# Activity
Determine how many lines in the records below contain "岡山エコ事業所", then state that number alone.

Available records below:

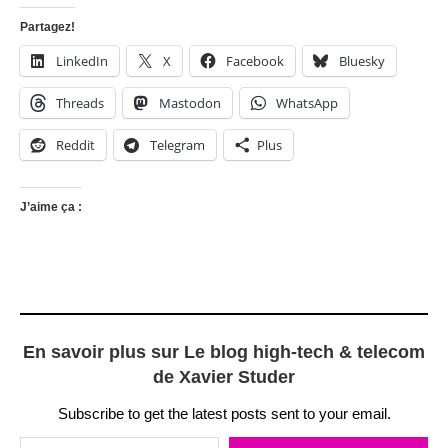
Partagez!
LinkedIn
X
Facebook
Bluesky
Threads
Mastodon
WhatsApp
Reddit
Telegram
Plus
J’aime ça :
En savoir plus sur Le blog high-tech & telecom
de Xavier Studer
Subscribe to get the latest posts sent to your email.
Saisissez votre adresse e-mail…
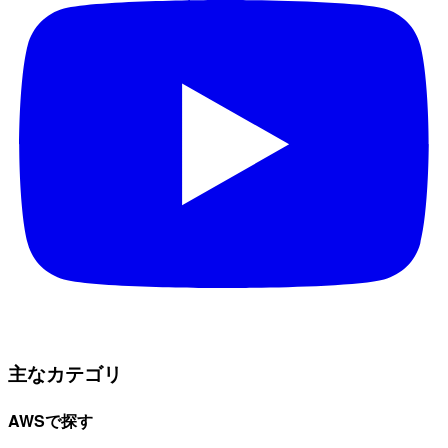
主なカテゴリ
AWSで探す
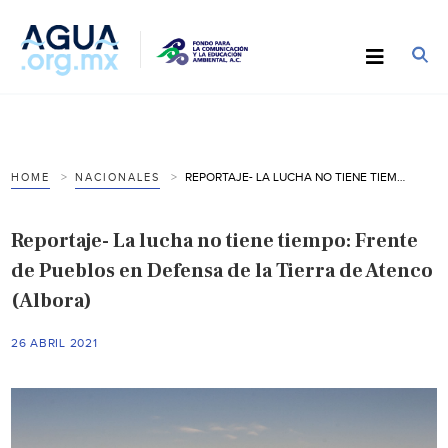
REPORTAJE- LA LUCHA NO TIENE TIEMPO: FRENTE DE PUEBLOS EN DEFENSA DE LA TIERRA DE ATENCO (ALBORA)
HOME
NACIONALES
Reportaje- La lucha no tiene tiempo: Frente
de Pueblos en Defensa de la Tierra de Atenco
(Albora)
26 ABRIL 2021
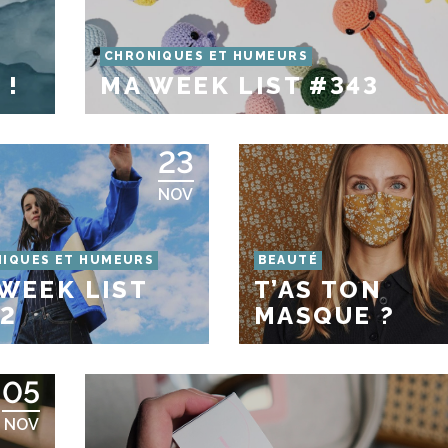
CHRONIQUES ET HUMEURS
 !
MA WEEK LIST #343
23
NOV
IQUES ET HUMEURS
BEAUTÉ
WEEK LIST
T’AS TON
2
MASQUE ?
05
NOV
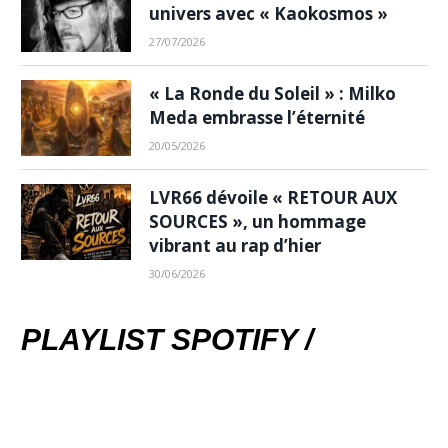
univers avec « Kaokosmos »
27/07/2026
« La Ronde du Soleil » : Milko
Meda embrasse l’éternité
20/05/2026
LVR66 dévoile « RETOUR AUX
SOURCES », un hommage
vibrant au rap d’hier
30/06/2026
PLAYLIST SPOTIFY /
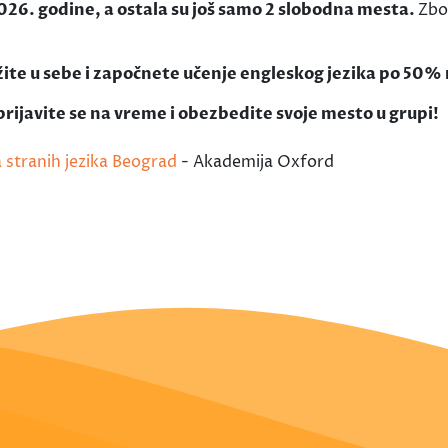
026. godine, a ostala su još samo 2 slobodna mesta.
Zbo
ožite u sebe i započnete učenje engleskog jezika po 50% 
ijavite se na vreme i obezbedite svoje mesto u grupi!
a stranih jezika Beograd
- Akademija Oxford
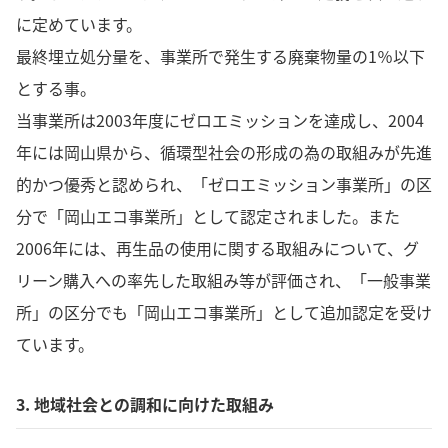
に定めています。
最終埋立処分量を、事業所で発生する廃棄物量の1％以下
とする事。
当事業所は2003年度にゼロエミッションを達成し、2004
年には岡山県から、循環型社会の形成の為の取組みが先進
的かつ優秀と認められ、「ゼロエミッション事業所」の区
分で「岡山エコ事業所」として認定されました。また
2006年には、再生品の使用に関する取組みについて、グ
リーン購入への率先した取組み等が評価され、「一般事業
所」の区分でも「岡山エコ事業所」として追加認定を受け
ています。
3. 地域社会との調和に向けた取組み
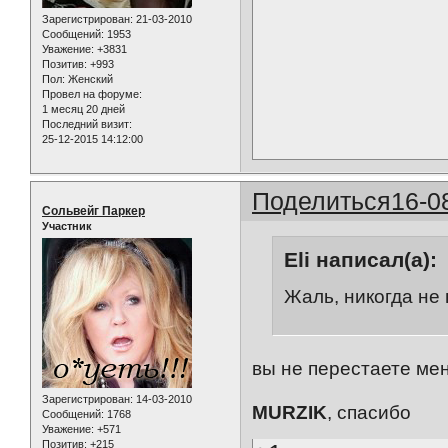
Зарегистрирован
: 21-03-2010
Сообщений:
1953
Уважение:
+3831
Позитив:
+993
Пол:
Женский
Провел на форуме:
1 месяц 20 дней
Последний визит:
25-12-2015 14:12:00
Поделиться
16-0
Сольвейг Паркер
Участник
Eli написал(а):
Жаль, никогда не 
вы не перестаете меня
Зарегистрирован
: 14-03-2010
MURZIK
, спасибо
Сообщений:
1768
Уважение:
+571
Позитив:
+215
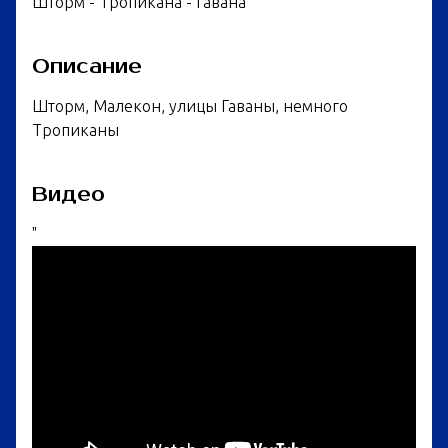
Шторм - Тропикана - Гавана
Описание
Шторм, Малекон, улицы Гаваны, немного
Тропиканы
Видео
"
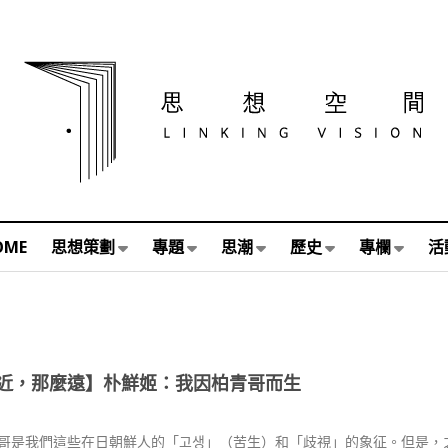
OME
思想策劃
專題
思潮
歷史
專欄
活
近，那麼遠】朴鮮姬：我因柏青哥而生
哥是我們這些在日朝鮮人的「고생」（苦生）和「歧視」的象征。但是，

End of Available records.

# Answer space
2